4  Hypothesis and equivalence tests

This chapter introduces two classes of statistical testing procedures: null hypothesis tests and equivalence tests. As we will see, these tests are complementary and versatile technologies, which can be applied to parameter estimates, but also to any of the quantities explored in Chapters 5, 6, and 7: predictions, counterfactual comparisons, and slopes.

The first strategy to consider is the null hypothesis test. This test is designed to assess if there is enough evidence to reject the possibility that a population parameter (or function of parameters) takes on a specific value, such as zero. Null hypothesis tests are common in all fields of data analysis. They can help us answer questions such:

  1. Is the effect of a new drug different from the effect of an existing treatment?
  2. Does cognitive-behavioral therapy have a non-zero effect in alleviating depression?
  3. Is there a statistically significant difference in test scores between students who attend public or private schools?

Equivalence tests flip the logic around. Instead of establishing a difference, they are concerned with demonstrating similarity. For instance, in a null hypothesis test the analyst may be interested in showing that a new drug is effective, that its treatment effect is different from zero. In contrast, an equivalence test could show that the drug’s estimated effect is “equivalent” to zero, or not “meaningfully different” from the effect of another drug. Put differently, equivalence testing is used when the researcher aims to show that an observed difference between groups or parameter values is small enough to be negligible in practical terms. This approach is useful to answer questions such as:

  1. Is the effect of a generic drug equivalent to that of the branded version?
  2. Is the effect of a marketing campaign on consumption so small that we can consider it ineffective?
  3. Are the levels of social trust in two different communities equivalent?

This chapter shows how to compute and interpret both hypothesis and equivalence tests using the marginaleffects package.1

To illustrate, we will study data from a study conducted by Thornton (2008): The demand for, and impact of, learning HIV status. One goal of this randomized controlled trial was to find out if we could encourage people to seek information about their HIV status.
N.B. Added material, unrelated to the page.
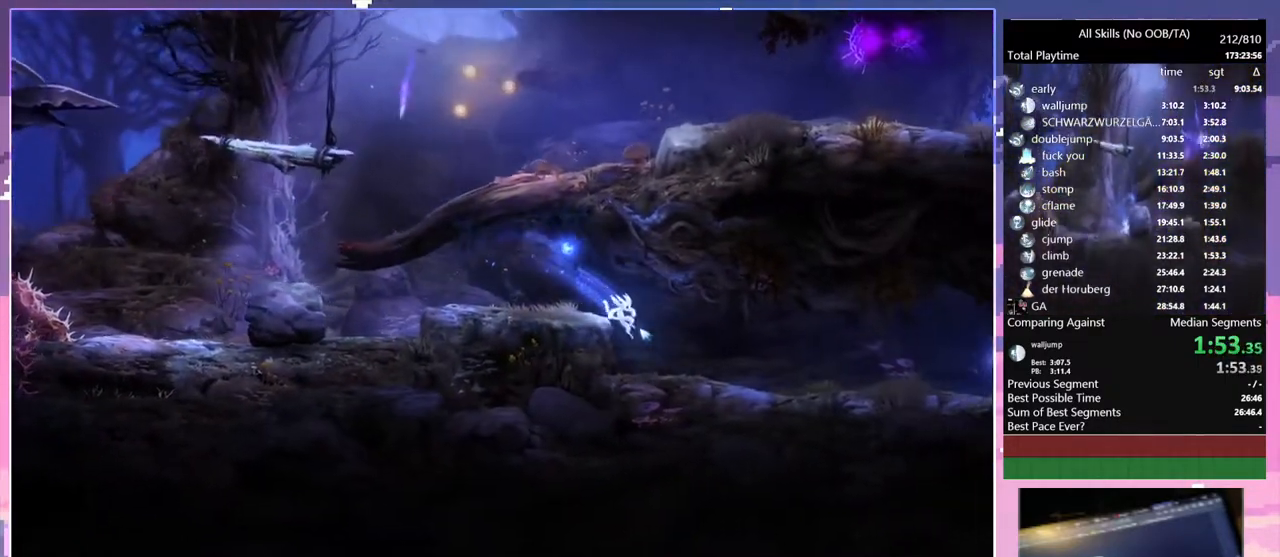
{"keys": ["d"], "mouse": [], "events": []}
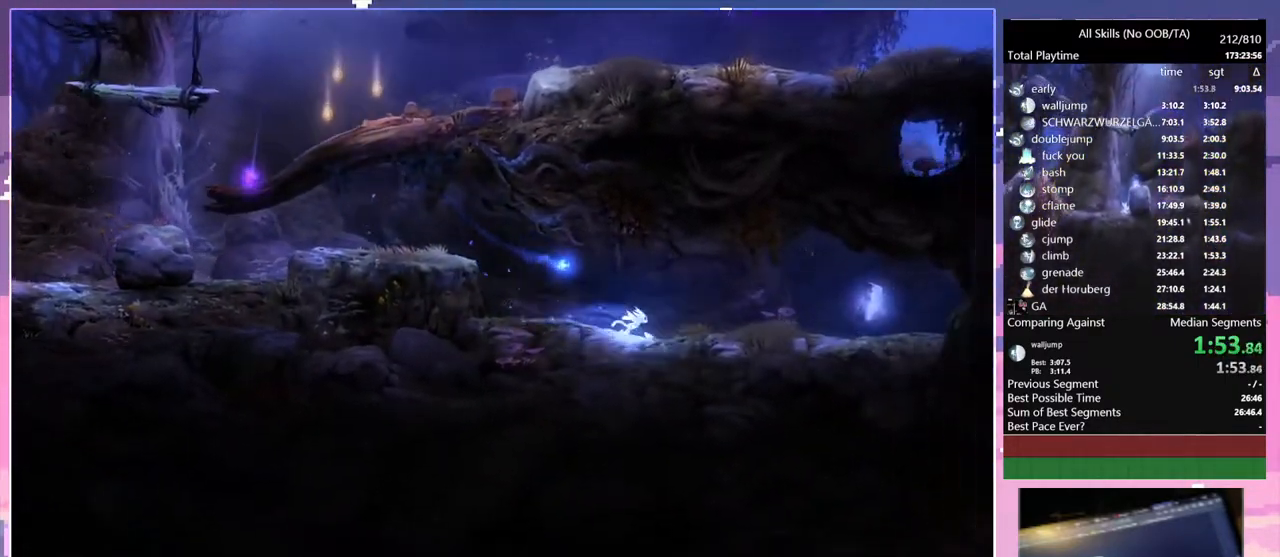
{"keys": ["d"], "mouse": [], "events": [[100, "space", "down"], [183, "space", "up"]]}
The researchers administered HIV tests at home to many study participants in rural Malawi. Then, they randomly assigned some people to receive a small monetary incentive if they were willing to travel to a voluntary counseling and testing center and learn their HIV status.

The outcome of interest is a binary variable, outcome, equal to 1 if a study participant chose to travel to the center, and 0 otherwise. The treatment is a binary variable, incentive, equal is 1 if the participant was part of the treatment arm and received an incentive. In addition, the researchers collected information about people’s distance from the test center, and a numeric identifier for the village in which they live. Finally, our dataset includes a measure of the participants’ age, divided in three groups in the agecat column.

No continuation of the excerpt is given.